Insolers frowned and slowly shook his head. His eyes were slightly out of focus, as if he were staring at something far in the past. I could understand his failing to appreciate the irony of the fact that while he was trying to turn me into an unwitting asset and run me, his own employers had been running him, without his knowledge, for years. In one sense, the CIA had been right in keeping him on the payroll, for he had finally betrayed Sinclair, inadvertently, through me.

Finally, Insolers' eyes came back into focus. He looked at Carlo, at me, and then at Al. "I don't believe it," he said in a firm voice.

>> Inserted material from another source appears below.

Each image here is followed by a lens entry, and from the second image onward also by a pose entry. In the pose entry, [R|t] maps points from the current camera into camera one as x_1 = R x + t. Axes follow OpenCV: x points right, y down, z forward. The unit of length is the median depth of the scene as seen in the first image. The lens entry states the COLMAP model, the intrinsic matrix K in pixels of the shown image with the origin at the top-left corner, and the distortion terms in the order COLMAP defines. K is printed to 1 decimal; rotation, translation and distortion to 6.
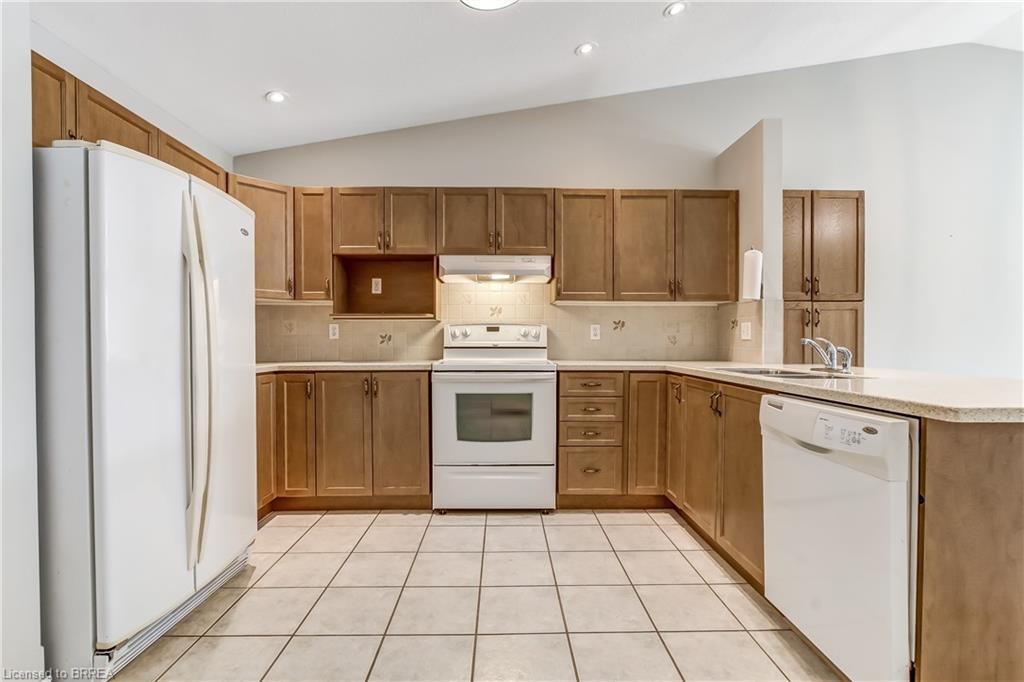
lens RADIAL K [[468.7, 0, 509.1], [0, 468.7, 346.3], [0, 0, 1]] dist [-0.020164, 0.005257]
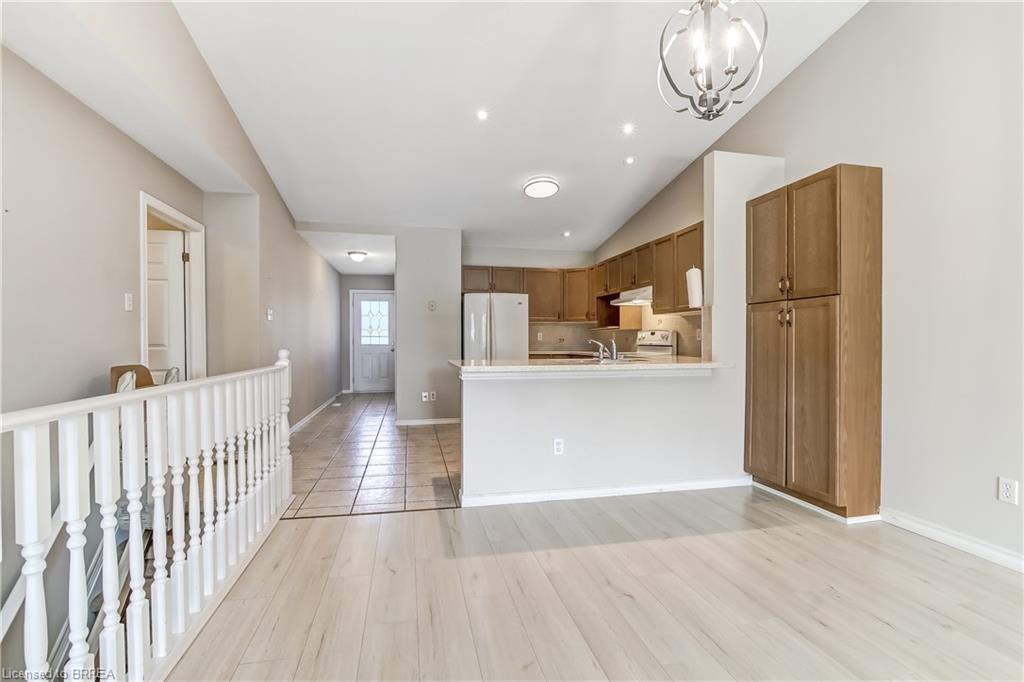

"Oh, but I do," Al replied, and once again favored us with a giggle. "It's so droll, really. I couldn't be more pleased with the way this is all working out." He looked around the room, an inane grin on his face. His gaze lingered cruelly on Jan, until she finally looked away and began to sob. Then his grin abruptly vanished as he turned to the Black Flame soldier on his right. "Take him out and chop his head off, then all of you return to your posts," he said in English, probably for Carlo's benefit, then repeated the command in Japanese.

Carlo cursed and struggled against his bonds, all to no avail, as two of the Japanese lifted him up in his chair and promptly carried him out of the library.